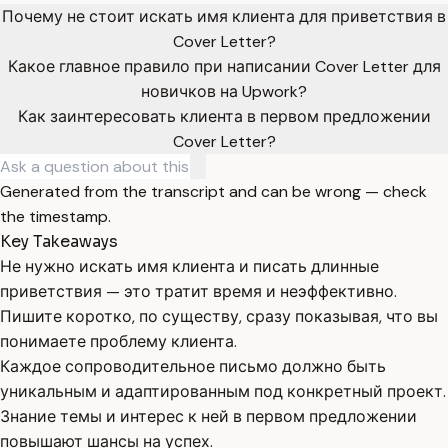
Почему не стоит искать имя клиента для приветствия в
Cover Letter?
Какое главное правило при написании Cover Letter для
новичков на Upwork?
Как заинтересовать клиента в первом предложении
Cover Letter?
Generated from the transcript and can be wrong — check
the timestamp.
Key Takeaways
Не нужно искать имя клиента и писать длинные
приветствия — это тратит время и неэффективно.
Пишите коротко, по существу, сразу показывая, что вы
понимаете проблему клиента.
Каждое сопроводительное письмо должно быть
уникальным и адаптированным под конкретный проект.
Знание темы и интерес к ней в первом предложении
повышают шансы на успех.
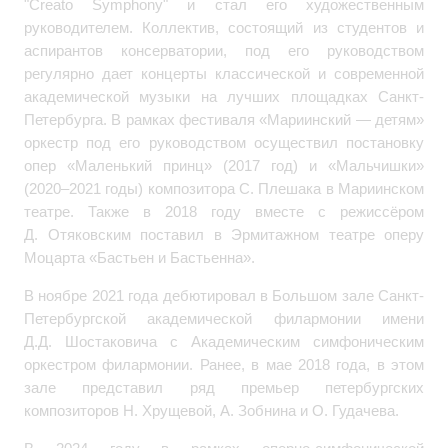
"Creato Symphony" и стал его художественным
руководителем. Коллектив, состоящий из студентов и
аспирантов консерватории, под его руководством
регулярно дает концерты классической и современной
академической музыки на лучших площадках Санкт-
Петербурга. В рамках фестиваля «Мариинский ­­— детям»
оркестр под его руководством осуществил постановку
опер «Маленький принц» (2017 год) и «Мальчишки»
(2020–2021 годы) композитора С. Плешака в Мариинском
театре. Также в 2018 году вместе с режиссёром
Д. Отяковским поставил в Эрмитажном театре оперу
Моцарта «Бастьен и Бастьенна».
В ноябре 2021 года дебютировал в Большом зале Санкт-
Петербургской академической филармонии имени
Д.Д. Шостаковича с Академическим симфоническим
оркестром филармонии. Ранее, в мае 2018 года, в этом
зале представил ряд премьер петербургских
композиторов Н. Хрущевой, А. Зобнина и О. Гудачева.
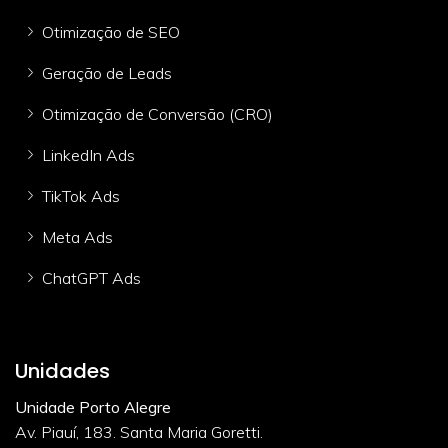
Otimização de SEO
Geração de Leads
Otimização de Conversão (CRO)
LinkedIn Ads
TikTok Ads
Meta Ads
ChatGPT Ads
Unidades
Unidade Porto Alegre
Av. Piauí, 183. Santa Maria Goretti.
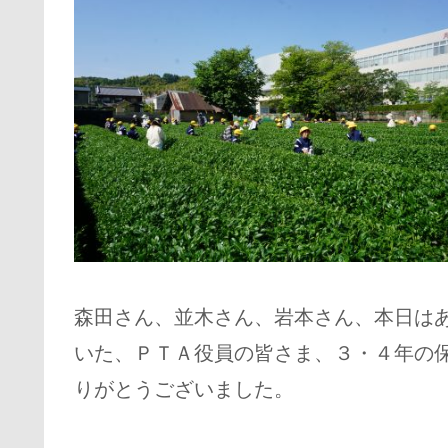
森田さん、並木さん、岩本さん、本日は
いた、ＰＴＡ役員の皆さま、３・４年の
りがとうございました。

----

Once more, please print all the lines above exactly, without their pictures.

SOLUTION FOR THIS TASK:
Почему не стоит искать имя клиента для приветствия в
Cover Letter?
Какое главное правило при написании Cover Letter для
новичков на Upwork?
Как заинтересовать клиента в первом предложении
Cover Letter?
Generated from the transcript and can be wrong — check
the timestamp.
Key Takeaways
Не нужно искать имя клиента и писать длинные
приветствия — это тратит время и неэффективно.
Пишите коротко, по существу, сразу показывая, что вы
понимаете проблему клиента.
Каждое сопроводительное письмо должно быть
уникальным и адаптированным под конкретный проект.
Знание темы и интерес к ней в первом предложении
повышают шансы на успех.
"Creato Symphony" и стал его художественным
руководителем. Коллектив, состоящий из студентов и
аспирантов консерватории, под его руководством
регулярно дает концерты классической и современной
академической музыки на лучших площадках Санкт-
Петербурга. В рамках фестиваля «Мариинский ­­— детям»
оркестр под его руководством осуществил постановку
опер «Маленький принц» (2017 год) и «Мальчишки»
(2020–2021 годы) композитора С. Плешака в Мариинском
театре. Также в 2018 году вместе с режиссёром
Д. Отяковским поставил в Эрмитажном театре оперу
Моцарта «Бастьен и Бастьенна».
В ноябре 2021 года дебютировал в Большом зале Санкт-
Петербургской академической филармонии имени
Д.Д. Шостаковича с Академическим симфоническим
оркестром филармонии. Ранее, в мае 2018 года, в этом
зале представил ряд премьер петербургских
композиторов Н. Хрущевой, А. Зобнина и О. Гудачева.
Otimização de SEO
Geração de Leads
Otimização de Conversão (CRO)
LinkedIn Ads
TikTok Ads
Meta Ads
ChatGPT Ads
Unidades
Unidade Porto Alegre
Av. Piauí, 183. Santa Maria Goretti.
森田さん、並木さん、岩本さん、本日は
いた、ＰＴＡ役員の皆さま、３・４年の
りがとうございました。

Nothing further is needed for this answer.